## [HOW TO COMPLETE THIS TASK]
All lines from the one containing "picture [375,47,428,99] ->" down to the one containing "none -> pillow [486,251,568,285]", both ends included, are to be given again exactly; omit the rest of the listing below.

## [AVAILABLE RECORDS]
------------------------------------------------------------
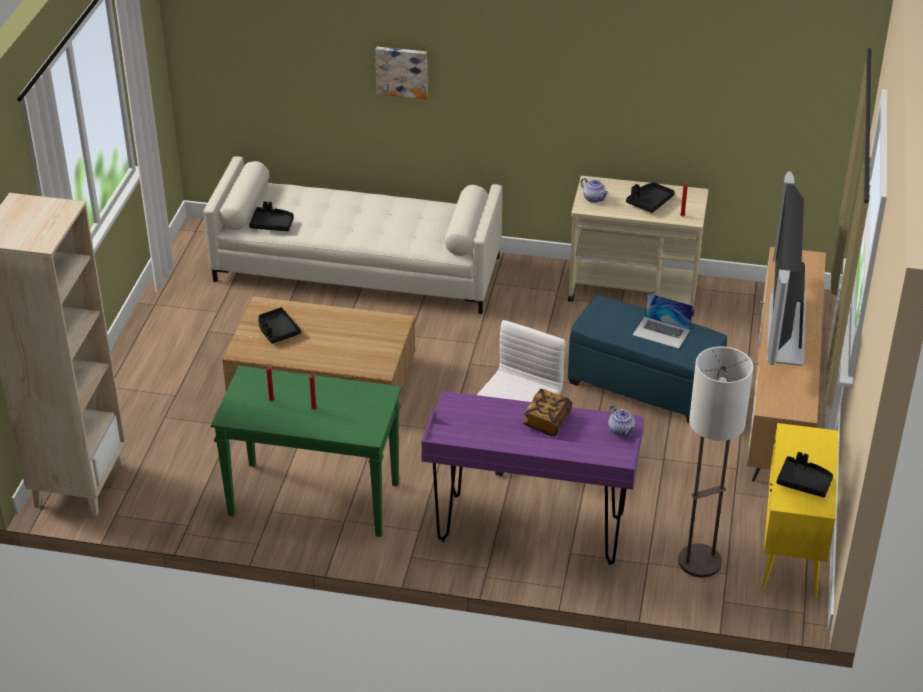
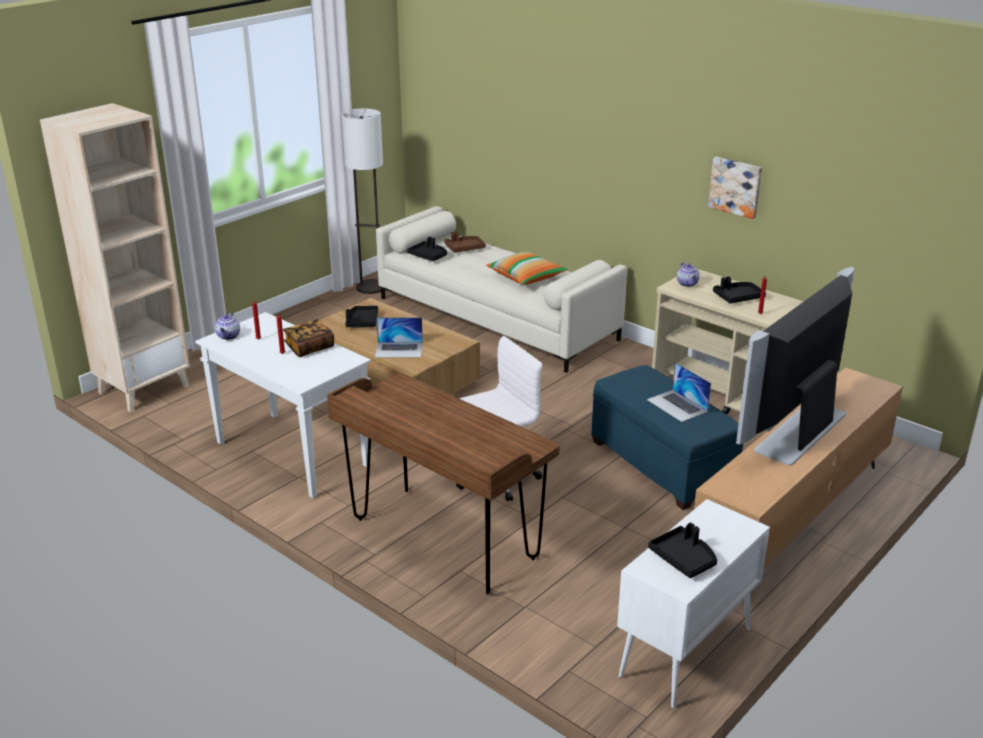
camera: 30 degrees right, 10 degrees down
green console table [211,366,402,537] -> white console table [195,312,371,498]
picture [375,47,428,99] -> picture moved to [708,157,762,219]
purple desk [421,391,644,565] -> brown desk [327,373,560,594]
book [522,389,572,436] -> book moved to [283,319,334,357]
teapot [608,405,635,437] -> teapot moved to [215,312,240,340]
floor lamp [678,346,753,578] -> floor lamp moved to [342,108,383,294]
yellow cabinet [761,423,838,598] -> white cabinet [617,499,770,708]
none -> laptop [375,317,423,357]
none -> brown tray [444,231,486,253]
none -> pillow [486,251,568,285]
------------------------------------------------------------
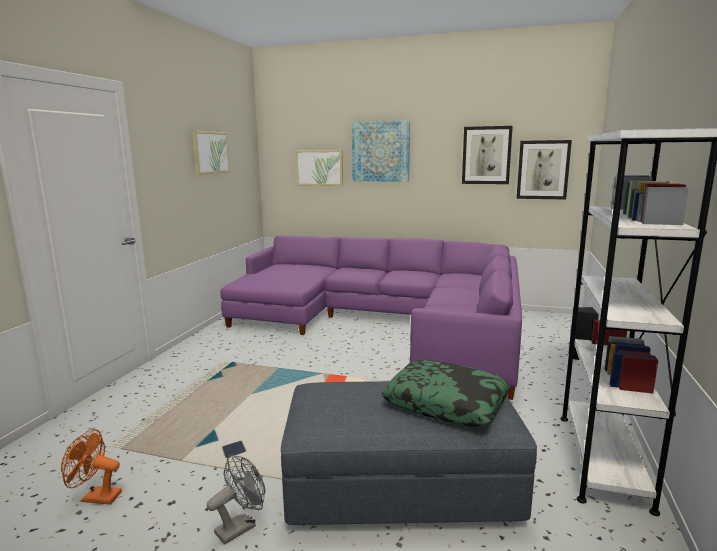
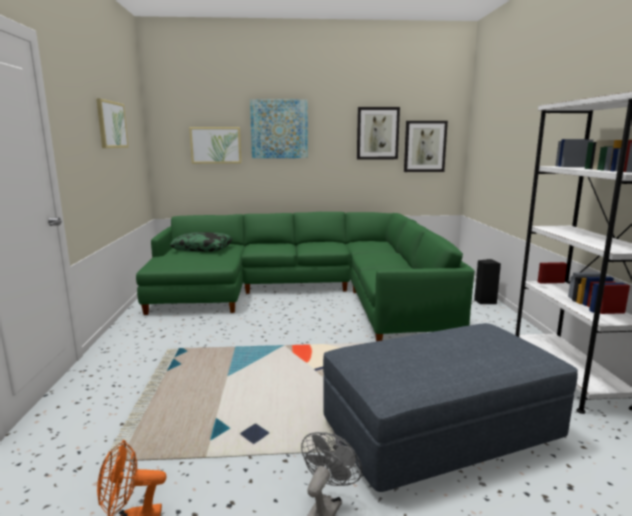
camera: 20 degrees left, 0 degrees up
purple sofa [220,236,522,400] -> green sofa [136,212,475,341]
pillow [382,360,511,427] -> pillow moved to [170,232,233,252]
------------------------------------------------------------
## [TASK RESULT]
picture [375,47,428,99] -> picture moved to [708,157,762,219]
purple desk [421,391,644,565] -> brown desk [327,373,560,594]
book [522,389,572,436] -> book moved to [283,319,334,357]
teapot [608,405,635,437] -> teapot moved to [215,312,240,340]
floor lamp [678,346,753,578] -> floor lamp moved to [342,108,383,294]
yellow cabinet [761,423,838,598] -> white cabinet [617,499,770,708]
none -> laptop [375,317,423,357]
none -> brown tray [444,231,486,253]
none -> pillow [486,251,568,285]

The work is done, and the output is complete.